- PROBLEM STATEMENT -
Recast every line of text in all the data below as a numbered list, leaving out blank lines.

(Data items)

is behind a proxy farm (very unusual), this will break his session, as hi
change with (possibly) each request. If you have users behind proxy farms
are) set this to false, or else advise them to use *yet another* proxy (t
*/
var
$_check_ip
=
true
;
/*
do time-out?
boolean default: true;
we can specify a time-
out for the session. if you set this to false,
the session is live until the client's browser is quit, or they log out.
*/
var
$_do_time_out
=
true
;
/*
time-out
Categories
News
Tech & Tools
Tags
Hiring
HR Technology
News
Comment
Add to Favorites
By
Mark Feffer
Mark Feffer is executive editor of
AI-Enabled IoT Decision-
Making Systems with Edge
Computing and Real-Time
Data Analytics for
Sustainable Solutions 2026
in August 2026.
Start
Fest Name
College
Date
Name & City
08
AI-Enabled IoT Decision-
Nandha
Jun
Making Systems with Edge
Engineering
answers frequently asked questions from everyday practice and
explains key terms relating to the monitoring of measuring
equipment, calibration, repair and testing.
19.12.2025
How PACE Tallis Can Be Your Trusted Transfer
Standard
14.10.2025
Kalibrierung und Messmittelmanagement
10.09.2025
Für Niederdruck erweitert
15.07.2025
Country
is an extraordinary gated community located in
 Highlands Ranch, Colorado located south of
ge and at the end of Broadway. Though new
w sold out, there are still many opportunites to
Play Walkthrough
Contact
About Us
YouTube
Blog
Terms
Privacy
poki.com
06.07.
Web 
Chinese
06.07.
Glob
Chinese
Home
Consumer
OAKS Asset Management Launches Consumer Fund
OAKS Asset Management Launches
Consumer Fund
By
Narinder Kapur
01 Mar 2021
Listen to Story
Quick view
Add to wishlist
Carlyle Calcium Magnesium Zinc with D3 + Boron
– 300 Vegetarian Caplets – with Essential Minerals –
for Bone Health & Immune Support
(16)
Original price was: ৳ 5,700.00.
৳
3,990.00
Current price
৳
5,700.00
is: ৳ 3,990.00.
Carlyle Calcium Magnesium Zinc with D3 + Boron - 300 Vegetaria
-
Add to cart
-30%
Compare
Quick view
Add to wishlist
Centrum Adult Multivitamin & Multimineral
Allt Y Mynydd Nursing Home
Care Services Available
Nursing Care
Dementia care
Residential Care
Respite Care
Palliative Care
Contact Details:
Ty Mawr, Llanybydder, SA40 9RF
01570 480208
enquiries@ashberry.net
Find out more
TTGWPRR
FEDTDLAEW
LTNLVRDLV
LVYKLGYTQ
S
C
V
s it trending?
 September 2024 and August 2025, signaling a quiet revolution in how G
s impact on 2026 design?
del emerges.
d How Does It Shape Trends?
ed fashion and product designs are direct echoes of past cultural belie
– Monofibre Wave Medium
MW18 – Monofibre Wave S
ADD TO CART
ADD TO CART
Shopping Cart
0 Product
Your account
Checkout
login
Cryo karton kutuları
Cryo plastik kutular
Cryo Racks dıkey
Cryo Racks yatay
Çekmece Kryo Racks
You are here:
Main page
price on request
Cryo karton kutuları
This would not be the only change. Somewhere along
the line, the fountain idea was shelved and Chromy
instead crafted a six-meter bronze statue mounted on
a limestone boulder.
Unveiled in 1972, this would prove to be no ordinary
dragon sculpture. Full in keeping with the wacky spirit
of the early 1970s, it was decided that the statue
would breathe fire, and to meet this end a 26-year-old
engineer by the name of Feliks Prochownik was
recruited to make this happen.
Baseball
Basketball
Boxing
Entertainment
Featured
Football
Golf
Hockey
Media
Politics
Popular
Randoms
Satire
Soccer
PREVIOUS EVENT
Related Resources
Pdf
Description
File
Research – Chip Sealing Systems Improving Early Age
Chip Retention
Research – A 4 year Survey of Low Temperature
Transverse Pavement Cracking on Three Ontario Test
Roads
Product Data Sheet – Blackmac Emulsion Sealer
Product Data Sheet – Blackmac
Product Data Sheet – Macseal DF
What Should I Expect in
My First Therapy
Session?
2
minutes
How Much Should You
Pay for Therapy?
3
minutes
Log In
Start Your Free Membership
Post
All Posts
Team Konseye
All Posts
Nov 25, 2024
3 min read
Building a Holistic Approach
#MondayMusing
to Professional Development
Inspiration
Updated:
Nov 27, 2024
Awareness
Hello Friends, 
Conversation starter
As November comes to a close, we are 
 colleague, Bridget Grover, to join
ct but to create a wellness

- ANSWER SECTION -
1. is behind a proxy farm (very unusual), this will break his session, as hi
2. change with (possibly) each request. If you have users behind proxy farms
3. are) set this to false, or else advise them to use *yet another* proxy (t
4. */
5. var
6. $_check_ip
7. =
8. true
9. ;
10. /*
11. do time-out?
12. boolean default: true;
13. we can specify a time-
14. out for the session. if you set this to false,
15. the session is live until the client's browser is quit, or they log out.
16. */
17. var
18. $_do_time_out
19. =
20. true
21. ;
22. /*
23. time-out
24. Categories
25. News
26. Tech & Tools
27. Tags
28. Hiring
29. HR Technology
30. News
31. Comment
32. Add to Favorites
33. By
34. Mark Feffer
35. Mark Feffer is executive editor of
36. AI-Enabled IoT Decision-
37. Making Systems with Edge
38. Computing and Real-Time
39. Data Analytics for
40. Sustainable Solutions 2026
41. in August 2026.
42. Start
43. Fest Name
44. College
45. Date
46. Name & City
47. 08
48. AI-Enabled IoT Decision-
49. Nandha
50. Jun
51. Making Systems with Edge
52. Engineering
53. answers frequently asked questions from everyday practice and
54. explains key terms relating to the monitoring of measuring
55. equipment, calibration, repair and testing.
56. 19.12.2025
57. How PACE Tallis Can Be Your Trusted Transfer
58. Standard
59. 14.10.2025
60. Kalibrierung und Messmittelmanagement
61. 10.09.2025
62. Für Niederdruck erweitert
63. 15.07.2025
64. Country
65. is an extraordinary gated community located in
66.  Highlands Ranch, Colorado located south of
67. ge and at the end of Broadway. Though new
68. w sold out, there are still many opportunites to
69. Play Walkthrough
70. Contact
71. About Us
72. YouTube
73. Blog
74. Terms
75. Privacy
76. poki.com
77. 06.07.
78. Web 
79. Chinese
80. 06.07.
81. Glob
82. Chinese
83. Home
84. Consumer
85. OAKS Asset Management Launches Consumer Fund
86. OAKS Asset Management Launches
87. Consumer Fund
88. By
89. Narinder Kapur
90. 01 Mar 2021
91. Listen to Story
92. Quick view
93. Add to wishlist
94. Carlyle Calcium Magnesium Zinc with D3 + Boron
95. – 300 Vegetarian Caplets – with Essential Minerals –
96. for Bone Health & Immune Support
97. (16)
98. Original price was: ৳ 5,700.00.
99. ৳
100. 3,990.00
101. Current price
102. ৳
103. 5,700.00
104. is: ৳ 3,990.00.
105. Carlyle Calcium Magnesium Zinc with D3 + Boron - 300 Vegetaria
106. -
107. Add to cart
108. -30%
109. Compare
110. Quick view
111. Add to wishlist
112. Centrum Adult Multivitamin & Multimineral
113. Allt Y Mynydd Nursing Home
114. Care Services Available
115. Nursing Care
116. Dementia care
117. Residential Care
118. Respite Care
119. Palliative Care
120. Contact Details:
121. Ty Mawr, Llanybydder, SA40 9RF
122. 01570 480208
123. enquiries@ashberry.net
124. Find out more
125. TTGWPRR
126. FEDTDLAEW
127. LTNLVRDLV
128. LVYKLGYTQ
129. S
130. C
131. V
132. s it trending?
133.  September 2024 and August 2025, signaling a quiet revolution in how G
134. s impact on 2026 design?
135. del emerges.
136. d How Does It Shape Trends?
137. ed fashion and product designs are direct echoes of past cultural belie
138. – Monofibre Wave Medium
139. MW18 – Monofibre Wave S
140. ADD TO CART
141. ADD TO CART
142. Shopping Cart
143. 0 Product
144. Your account
145. Checkout
146. login
147. Cryo karton kutuları
148. Cryo plastik kutular
149. Cryo Racks dıkey
150. Cryo Racks yatay
151. Çekmece Kryo Racks
152. You are here:
153. Main page
154. price on request
155. Cryo karton kutuları
156. This would not be the only change. Somewhere along
157. the line, the fountain idea was shelved and Chromy
158. instead crafted a six-meter bronze statue mounted on
159. a limestone boulder.
160. Unveiled in 1972, this would prove to be no ordinary
161. dragon sculpture. Full in keeping with the wacky spirit
162. of the early 1970s, it was decided that the statue
163. would breathe fire, and to meet this end a 26-year-old
164. engineer by the name of Feliks Prochownik was
165. recruited to make this happen.
166. Baseball
167. Basketball
168. Boxing
169. Entertainment
170. Featured
171. Football
172. Golf
173. Hockey
174. Media
175. Politics
176. Popular
177. Randoms
178. Satire
179. Soccer
180. PREVIOUS EVENT
181. Related Resources
182. Pdf
183. Description
184. File
185. Research – Chip Sealing Systems Improving Early Age
186. Chip Retention
187. Research – A 4 year Survey of Low Temperature
188. Transverse Pavement Cracking on Three Ontario Test
189. Roads
190. Product Data Sheet – Blackmac Emulsion Sealer
191. Product Data Sheet – Blackmac
192. Product Data Sheet – Macseal DF
193. What Should I Expect in
194. My First Therapy
195. Session?
196. 2
197. minutes
198. How Much Should You
199. Pay for Therapy?
200. 3
201. minutes
202. Log In
203. Start Your Free Membership
204. Post
205. All Posts
206. Team Konseye
207. All Posts
208. Nov 25, 2024
209. 3 min read
210. Building a Holistic Approach
211. #MondayMusing
212. to Professional Development
213. Inspiration
214. Updated:
215. Nov 27, 2024
216. Awareness
217. Hello Friends, 
218. Conversation starter
219. As November comes to a close, we are 
220.  colleague, Bridget Grover, to join
221. ct but to create a wellness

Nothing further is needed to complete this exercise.